Date: Mar 18th to Apr 23rd
Everyone’s memory is unique. Whether sweet or bitter, it comes with our own breath and smell. However, the last three years’ experience of the pandemic created overlapping individual memories, where we are familiar with each other’s joy and sorrow. The difficult times and conditions did not stop artists from making artworks in which our collective memory and experience can be traced.
AroundSpace Gallery is thrilled to present The Eye of Memory, the first group exhibition in 2023 that showcases works by 11 artists, Chen Xiaowei, Chi Qun, Dong Wensheng, Dou Rongjun (1971 – 2020), Han Garidi, Jeff Liao, Lu Yuanmin, Ren Jie, Shi Xinji, Taca, and Zhang Kechun and evokes our collective memory and resonates with our emotions.
In her most recent two drawings, The Eternal Flowers, Chen Xiaowei used etching-like lines and vintage palettes, and called on the view’s memory of classic artworks. Meanwhile, she used abstract curving lines to intervene in the balanced composition bringing energy and dynamics to the work. Similarly, in Chi Qun’s new abstract paintings, she adopted a vibrant rhythm, which evolved from a previously rigorous geometric structure and offers new potentials.
Shi Xinji is an artist who resides in the North but always admires Southern China. The strongly contrasted colors and calligraphy-like shapes in his works derive from his own memory of life in the South. Inner Mongolia-based Han Garidi brings us the distant landscapes of northern grasslands from his daily observation. The late Dou Rongjun’s painting, Tides, is the only piece in the series that depicts an ocean tide bathed in the sunlight. Its ambient tones and soft brushwork refreshes our memory of the artist.
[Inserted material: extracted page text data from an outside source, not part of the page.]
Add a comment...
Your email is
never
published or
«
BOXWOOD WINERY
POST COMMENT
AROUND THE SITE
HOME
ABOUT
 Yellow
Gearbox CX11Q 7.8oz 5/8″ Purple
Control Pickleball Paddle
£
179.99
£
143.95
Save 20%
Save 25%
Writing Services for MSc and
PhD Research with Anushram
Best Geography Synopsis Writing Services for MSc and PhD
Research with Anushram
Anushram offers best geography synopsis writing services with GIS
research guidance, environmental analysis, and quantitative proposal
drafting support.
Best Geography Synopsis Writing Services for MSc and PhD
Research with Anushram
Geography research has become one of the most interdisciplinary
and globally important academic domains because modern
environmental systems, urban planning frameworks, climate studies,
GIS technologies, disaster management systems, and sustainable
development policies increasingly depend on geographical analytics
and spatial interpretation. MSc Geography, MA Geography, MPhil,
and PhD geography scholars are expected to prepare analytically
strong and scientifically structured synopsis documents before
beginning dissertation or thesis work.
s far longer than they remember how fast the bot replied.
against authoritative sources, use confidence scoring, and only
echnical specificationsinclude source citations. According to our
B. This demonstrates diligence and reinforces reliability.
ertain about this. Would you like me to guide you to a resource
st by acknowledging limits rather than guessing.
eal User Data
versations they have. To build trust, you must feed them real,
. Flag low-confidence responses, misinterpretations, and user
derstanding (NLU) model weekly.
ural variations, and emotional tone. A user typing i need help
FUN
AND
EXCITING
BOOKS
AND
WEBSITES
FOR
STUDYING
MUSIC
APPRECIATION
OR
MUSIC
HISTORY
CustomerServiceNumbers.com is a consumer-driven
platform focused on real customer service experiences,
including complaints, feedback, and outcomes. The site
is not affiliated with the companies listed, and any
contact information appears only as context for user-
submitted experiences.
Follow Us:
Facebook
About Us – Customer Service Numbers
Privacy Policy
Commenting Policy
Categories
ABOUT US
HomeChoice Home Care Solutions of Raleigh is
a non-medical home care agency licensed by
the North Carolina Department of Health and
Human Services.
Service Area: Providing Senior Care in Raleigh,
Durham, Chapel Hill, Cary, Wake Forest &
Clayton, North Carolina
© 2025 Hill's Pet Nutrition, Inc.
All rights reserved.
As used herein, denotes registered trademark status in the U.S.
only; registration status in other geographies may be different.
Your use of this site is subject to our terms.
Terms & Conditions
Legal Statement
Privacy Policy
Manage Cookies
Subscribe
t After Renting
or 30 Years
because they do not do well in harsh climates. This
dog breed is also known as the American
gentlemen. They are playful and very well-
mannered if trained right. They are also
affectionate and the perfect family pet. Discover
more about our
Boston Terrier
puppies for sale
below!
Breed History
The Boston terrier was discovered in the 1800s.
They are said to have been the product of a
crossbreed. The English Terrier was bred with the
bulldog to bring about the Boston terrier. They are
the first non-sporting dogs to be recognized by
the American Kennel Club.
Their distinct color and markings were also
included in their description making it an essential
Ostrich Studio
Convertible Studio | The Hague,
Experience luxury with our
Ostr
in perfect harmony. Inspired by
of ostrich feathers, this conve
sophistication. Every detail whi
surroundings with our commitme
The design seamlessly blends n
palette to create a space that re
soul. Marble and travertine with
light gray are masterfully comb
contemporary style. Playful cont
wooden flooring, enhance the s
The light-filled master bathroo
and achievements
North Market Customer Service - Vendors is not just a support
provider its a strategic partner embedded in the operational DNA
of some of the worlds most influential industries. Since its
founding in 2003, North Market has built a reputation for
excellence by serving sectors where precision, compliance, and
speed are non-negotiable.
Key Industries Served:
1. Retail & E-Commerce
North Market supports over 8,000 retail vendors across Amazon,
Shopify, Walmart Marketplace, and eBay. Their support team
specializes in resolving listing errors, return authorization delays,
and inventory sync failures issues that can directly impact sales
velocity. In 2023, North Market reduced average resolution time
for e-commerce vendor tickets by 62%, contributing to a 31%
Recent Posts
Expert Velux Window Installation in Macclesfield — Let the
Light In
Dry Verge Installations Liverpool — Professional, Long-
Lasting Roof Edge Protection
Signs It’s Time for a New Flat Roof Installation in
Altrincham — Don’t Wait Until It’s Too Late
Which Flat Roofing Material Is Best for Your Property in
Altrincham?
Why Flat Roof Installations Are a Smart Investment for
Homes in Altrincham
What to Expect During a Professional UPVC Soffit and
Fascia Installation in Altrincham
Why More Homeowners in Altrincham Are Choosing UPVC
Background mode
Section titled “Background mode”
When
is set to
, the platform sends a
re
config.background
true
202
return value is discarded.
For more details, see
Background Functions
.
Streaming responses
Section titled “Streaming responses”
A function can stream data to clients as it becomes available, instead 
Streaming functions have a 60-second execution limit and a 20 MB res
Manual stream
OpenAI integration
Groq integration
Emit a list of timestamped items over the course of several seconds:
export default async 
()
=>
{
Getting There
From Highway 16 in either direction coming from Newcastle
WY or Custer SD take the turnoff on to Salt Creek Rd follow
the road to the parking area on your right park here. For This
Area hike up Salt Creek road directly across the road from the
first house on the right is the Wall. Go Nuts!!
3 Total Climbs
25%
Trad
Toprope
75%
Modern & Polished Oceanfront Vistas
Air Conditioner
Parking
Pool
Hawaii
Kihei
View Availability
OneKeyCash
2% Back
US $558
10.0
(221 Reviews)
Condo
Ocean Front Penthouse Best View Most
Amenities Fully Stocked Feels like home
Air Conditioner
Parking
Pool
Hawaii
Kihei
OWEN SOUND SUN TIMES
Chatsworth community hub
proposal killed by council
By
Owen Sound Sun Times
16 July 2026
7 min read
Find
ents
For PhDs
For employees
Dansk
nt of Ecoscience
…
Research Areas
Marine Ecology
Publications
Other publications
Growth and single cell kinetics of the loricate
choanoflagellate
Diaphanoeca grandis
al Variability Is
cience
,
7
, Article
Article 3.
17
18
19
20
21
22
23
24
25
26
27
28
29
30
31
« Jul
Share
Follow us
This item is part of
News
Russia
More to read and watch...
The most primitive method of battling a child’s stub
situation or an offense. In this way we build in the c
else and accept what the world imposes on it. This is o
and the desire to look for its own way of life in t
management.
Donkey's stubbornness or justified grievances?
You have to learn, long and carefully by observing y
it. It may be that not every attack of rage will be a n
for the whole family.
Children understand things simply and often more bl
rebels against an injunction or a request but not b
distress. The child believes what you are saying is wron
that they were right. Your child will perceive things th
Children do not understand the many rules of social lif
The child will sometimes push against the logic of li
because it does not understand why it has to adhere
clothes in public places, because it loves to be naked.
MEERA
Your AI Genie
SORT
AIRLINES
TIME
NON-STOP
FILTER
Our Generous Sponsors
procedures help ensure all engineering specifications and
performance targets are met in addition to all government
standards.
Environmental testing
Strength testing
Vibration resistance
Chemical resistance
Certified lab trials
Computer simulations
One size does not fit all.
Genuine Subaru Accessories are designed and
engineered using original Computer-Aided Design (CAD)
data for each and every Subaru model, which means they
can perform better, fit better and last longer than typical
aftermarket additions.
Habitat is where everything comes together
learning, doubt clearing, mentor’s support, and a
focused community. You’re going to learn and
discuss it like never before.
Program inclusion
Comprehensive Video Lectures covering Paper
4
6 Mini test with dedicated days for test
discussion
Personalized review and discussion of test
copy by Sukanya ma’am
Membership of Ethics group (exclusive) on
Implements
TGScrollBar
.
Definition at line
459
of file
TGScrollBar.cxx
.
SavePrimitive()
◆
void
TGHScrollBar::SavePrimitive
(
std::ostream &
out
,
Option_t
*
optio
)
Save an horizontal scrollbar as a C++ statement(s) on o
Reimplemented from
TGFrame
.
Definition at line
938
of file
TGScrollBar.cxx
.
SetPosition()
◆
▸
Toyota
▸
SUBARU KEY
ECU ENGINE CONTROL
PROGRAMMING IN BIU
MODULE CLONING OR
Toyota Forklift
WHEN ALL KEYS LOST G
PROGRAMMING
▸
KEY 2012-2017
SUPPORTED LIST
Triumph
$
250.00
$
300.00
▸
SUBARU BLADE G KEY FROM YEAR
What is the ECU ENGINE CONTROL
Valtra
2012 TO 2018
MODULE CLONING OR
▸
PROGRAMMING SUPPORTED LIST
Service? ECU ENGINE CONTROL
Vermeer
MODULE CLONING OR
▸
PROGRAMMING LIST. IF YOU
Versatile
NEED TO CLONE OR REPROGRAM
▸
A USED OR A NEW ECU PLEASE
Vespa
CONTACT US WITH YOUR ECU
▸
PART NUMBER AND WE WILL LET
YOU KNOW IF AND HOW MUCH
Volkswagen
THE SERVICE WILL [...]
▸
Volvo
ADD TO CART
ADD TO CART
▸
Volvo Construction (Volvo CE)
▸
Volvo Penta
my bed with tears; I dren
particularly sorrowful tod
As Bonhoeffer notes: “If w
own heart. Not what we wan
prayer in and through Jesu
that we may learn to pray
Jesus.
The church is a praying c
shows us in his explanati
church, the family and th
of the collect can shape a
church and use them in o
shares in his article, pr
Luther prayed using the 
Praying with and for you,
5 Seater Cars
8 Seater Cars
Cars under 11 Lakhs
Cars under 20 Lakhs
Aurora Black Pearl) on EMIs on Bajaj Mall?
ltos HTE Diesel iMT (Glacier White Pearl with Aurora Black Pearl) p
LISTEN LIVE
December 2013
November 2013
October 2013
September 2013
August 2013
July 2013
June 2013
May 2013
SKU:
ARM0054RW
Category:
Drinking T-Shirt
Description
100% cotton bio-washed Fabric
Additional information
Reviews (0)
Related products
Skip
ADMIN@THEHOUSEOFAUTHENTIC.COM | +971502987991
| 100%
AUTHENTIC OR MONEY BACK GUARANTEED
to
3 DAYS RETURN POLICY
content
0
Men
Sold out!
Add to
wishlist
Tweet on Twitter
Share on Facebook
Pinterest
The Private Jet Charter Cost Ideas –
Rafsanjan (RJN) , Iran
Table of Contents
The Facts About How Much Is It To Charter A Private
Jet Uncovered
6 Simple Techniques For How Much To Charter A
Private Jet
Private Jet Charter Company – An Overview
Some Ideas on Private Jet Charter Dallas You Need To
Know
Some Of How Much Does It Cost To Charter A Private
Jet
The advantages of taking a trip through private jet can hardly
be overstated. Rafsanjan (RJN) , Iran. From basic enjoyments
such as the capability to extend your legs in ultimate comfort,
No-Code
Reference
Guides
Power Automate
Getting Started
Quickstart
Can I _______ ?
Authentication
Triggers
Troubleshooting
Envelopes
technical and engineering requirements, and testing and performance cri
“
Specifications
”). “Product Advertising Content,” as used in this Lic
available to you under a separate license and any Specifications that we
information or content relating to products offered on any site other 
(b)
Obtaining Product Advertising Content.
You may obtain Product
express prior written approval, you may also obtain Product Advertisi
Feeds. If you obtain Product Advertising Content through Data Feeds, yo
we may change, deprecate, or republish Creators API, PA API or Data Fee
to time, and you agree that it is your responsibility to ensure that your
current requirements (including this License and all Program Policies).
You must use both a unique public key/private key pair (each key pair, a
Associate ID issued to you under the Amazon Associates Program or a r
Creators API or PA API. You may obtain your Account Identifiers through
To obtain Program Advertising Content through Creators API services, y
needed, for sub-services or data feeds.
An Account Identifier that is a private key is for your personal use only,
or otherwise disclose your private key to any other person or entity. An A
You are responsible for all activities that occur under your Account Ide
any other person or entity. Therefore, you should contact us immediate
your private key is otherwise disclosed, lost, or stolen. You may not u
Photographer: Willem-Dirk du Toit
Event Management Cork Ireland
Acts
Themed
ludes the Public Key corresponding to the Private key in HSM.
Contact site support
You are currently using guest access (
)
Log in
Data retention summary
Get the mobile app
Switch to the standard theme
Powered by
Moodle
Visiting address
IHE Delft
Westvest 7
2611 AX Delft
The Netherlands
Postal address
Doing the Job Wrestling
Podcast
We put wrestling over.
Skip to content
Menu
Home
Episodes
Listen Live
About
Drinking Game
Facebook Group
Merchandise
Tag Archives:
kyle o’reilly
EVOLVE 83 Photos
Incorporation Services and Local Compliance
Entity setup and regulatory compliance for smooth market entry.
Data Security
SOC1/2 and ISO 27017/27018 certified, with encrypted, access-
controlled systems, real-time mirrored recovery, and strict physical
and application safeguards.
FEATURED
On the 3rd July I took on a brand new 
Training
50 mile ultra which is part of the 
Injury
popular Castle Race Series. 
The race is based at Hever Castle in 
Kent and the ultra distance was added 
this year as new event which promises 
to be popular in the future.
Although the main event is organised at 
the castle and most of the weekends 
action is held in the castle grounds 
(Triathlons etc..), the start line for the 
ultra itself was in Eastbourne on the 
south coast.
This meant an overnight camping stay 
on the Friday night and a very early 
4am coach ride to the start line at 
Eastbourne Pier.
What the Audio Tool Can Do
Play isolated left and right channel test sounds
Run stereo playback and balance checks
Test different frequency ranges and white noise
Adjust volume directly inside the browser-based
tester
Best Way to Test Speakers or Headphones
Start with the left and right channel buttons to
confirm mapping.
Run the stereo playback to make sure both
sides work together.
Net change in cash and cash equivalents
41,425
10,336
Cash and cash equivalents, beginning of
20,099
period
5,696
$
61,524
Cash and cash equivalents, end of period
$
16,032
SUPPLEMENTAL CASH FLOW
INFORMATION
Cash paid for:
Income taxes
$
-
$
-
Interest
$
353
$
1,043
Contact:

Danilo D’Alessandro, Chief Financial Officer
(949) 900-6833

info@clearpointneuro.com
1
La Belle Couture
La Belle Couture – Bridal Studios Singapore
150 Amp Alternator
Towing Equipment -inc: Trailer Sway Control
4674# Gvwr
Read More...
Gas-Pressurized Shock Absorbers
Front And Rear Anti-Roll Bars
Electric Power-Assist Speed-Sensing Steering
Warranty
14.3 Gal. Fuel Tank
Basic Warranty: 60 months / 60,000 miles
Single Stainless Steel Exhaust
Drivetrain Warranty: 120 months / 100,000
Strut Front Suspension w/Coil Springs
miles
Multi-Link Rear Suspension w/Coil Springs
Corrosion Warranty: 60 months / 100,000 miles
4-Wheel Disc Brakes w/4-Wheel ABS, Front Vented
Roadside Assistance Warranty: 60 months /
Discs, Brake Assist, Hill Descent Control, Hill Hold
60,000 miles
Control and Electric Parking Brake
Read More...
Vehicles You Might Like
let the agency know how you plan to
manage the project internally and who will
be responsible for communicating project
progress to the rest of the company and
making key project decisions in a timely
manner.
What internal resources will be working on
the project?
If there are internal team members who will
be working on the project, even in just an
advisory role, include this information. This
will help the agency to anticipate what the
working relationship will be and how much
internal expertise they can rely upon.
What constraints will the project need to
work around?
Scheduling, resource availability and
Taca’s new photography series, Grotto, illustrates the experience of encountering gods in ancient legends with nearly flawless images. Dong Wensheng’s conceptual photograph, We Have Never Been Modern, got its title from French philosopher Bruno Latour’s book. It encourages the viewer to contemplate the relationships between individuals, society, and the nature, as well as the coherence between the past, present, and the future. Jeff Liao’s Central Park and Lu Yuanmin’s Suzhou River used to be iconic spaces in New York and Shanghai, however, they seem to convey an alternative mood generated by the gap between memory and reality. Ren Jie created volumes and spaces in between two-dimensional and three-dimensional spaces with ordinary felt materials, challenging the viewers’ memory of ordinary objects. In his recent Suspended Garden series, Zhang Kechun used a nearly cruel, bold approach to indicate the uncertainty of life.
A documentary is not a memory which is stamped with distinctive personal marks. We chose not to remember certain moments, but will never forget other experiences. Damnatio memoriae is an ancient Roman condemnation that erased tyrants, traitors, or enemies of the state from official historical records; Obliviate is a spell that wipes or modifies memory in the magic world of Harry Potter. Both are processes that edit or even reconstruct history and memory, while artworks derived from precious memories are like birds’ footprints left on snow. They open our collective eye of memory, and frame the fragments of history and society in a limited space.